DLF Ltd chairman K.P. Singh likes to tell the story of an encounter with former prime minister, the late Rajiv Gandhi. He repeats this in his book, Whatever The Odds: The Incredible Story Behind DLF.
According to this anecdote, back in the early 1980s, Singh was surveying some land in a then remote part of Gurgaon when he ran into Gandhi, whose jeep had broken down in the vicinity. To Gandhi’s query on what he was doing there, Singh recollects in his book that he said he was dreaming of a new city. That was the start of an enduring friendship, he says in his book.
Interestingly, DLF now finds itself in a spot over what seem like very altruism-minded transactions with Gandhi’s son-in-law Robert Vadra.
The allegations were carefully aired last year in a story in The Economic Times , but seem to have gathered momentum after being repeated, along with supporting documents by Arvind Kejriwal.

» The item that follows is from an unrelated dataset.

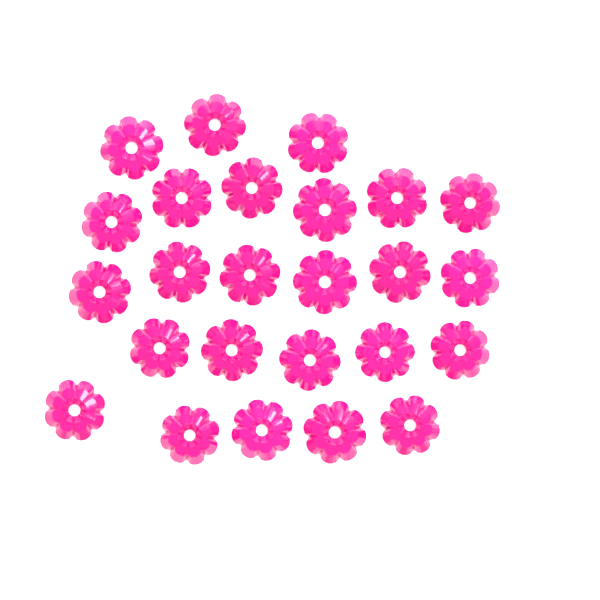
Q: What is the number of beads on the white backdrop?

To call the story of the growth of Vadra’s business empire, detailed in a Page 1 story in The Hindu today, rags to riches would be stretching things a bit simply because there were no rags at its beginning. If anything, The Hindu’s description makes the business model of Vadra’s companies sound like a perpetual motion machine, with assets swelling despite no increase in business activity.

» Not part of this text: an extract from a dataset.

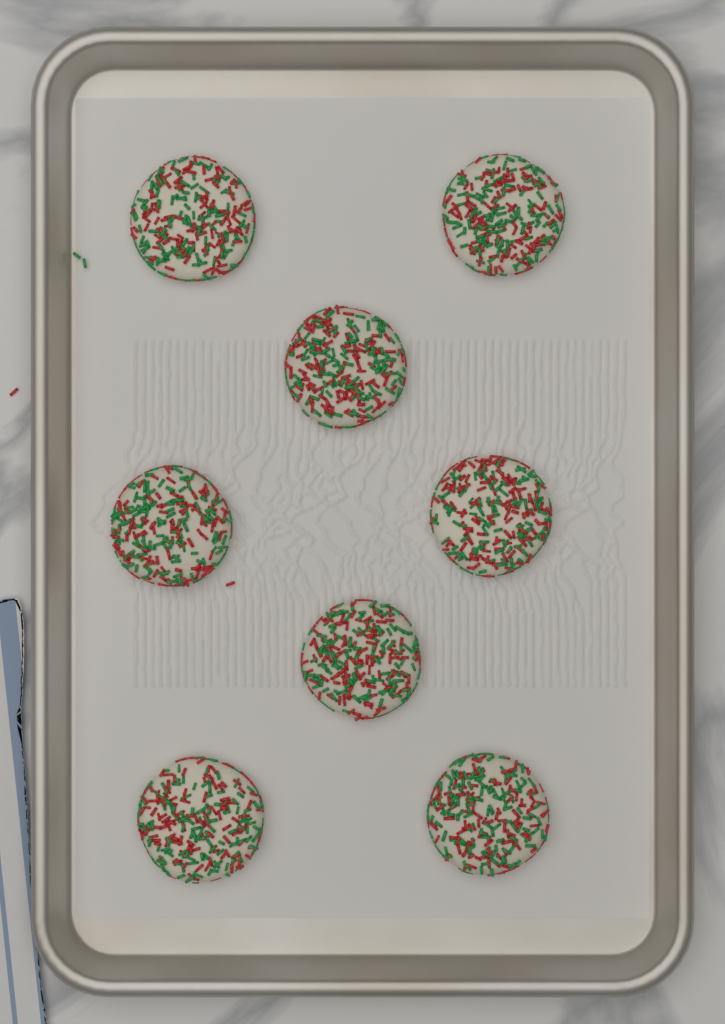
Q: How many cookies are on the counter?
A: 8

To be sure, Vadra himself has issued a clarification, and DLF has released to BSE a copy of the press release it issued on 6 October that seeks to refute the allegations against it and Vadra point, by point.
The release is detailed but still wanting. To offer one instance, as The Hindu story points out, it says the numbers in the documents released by Kejriwal pertaining to acquisitions of DLF properties by Vadra’s companies are wrong. But these numbers, as that story explains, are from the financial statements of Vadra’s own companies, which probably means DLF would do well to issue a clearer clarification.

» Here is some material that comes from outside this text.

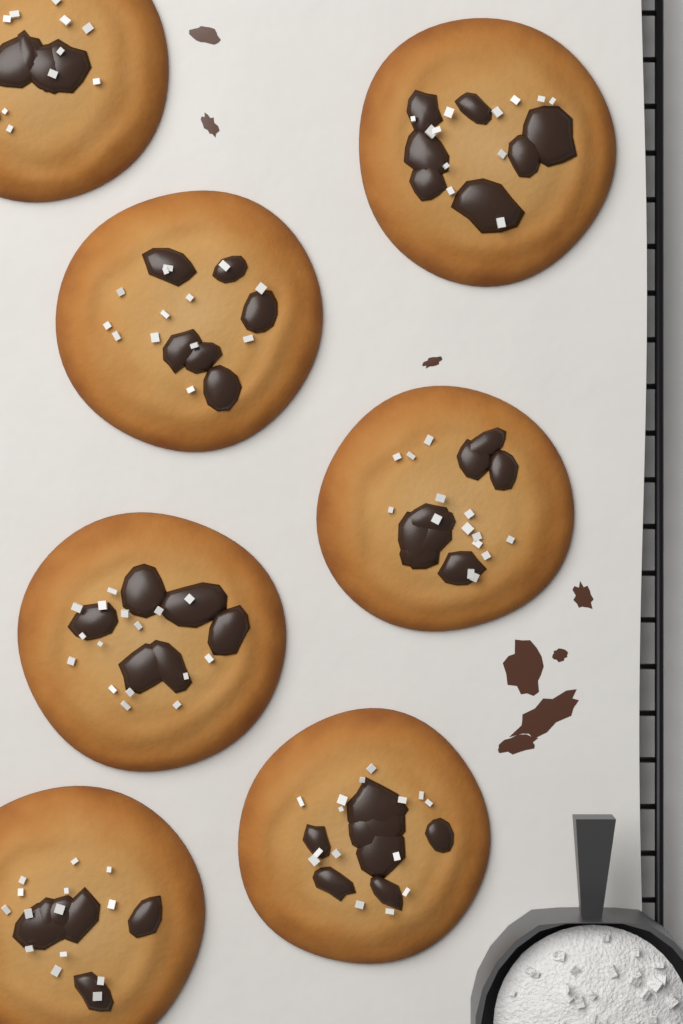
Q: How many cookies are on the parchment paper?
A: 7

Indeed, given the specific charges being levelled, both Vadra and DLF would do well to set the record straight.
To be sure—and this has been pointed out by several Congress spokespersons—there is also the issue of quid pro quo, and in this case, there doesn’t seem to be one, but that doesn’t take away from the need for both parties to come clean and explain the transactions.
Even if there is no wrongdoing in this particular instance, it will be interesting to unearth and then investigate similar transactions (with possible quid pro quos) between companies and other politicians and politically-connected individuals. Both the 2G and the coal scams are replete with instances of share transfers, inter-corporate loans, and other transactions that may have enriched corrupt politicians.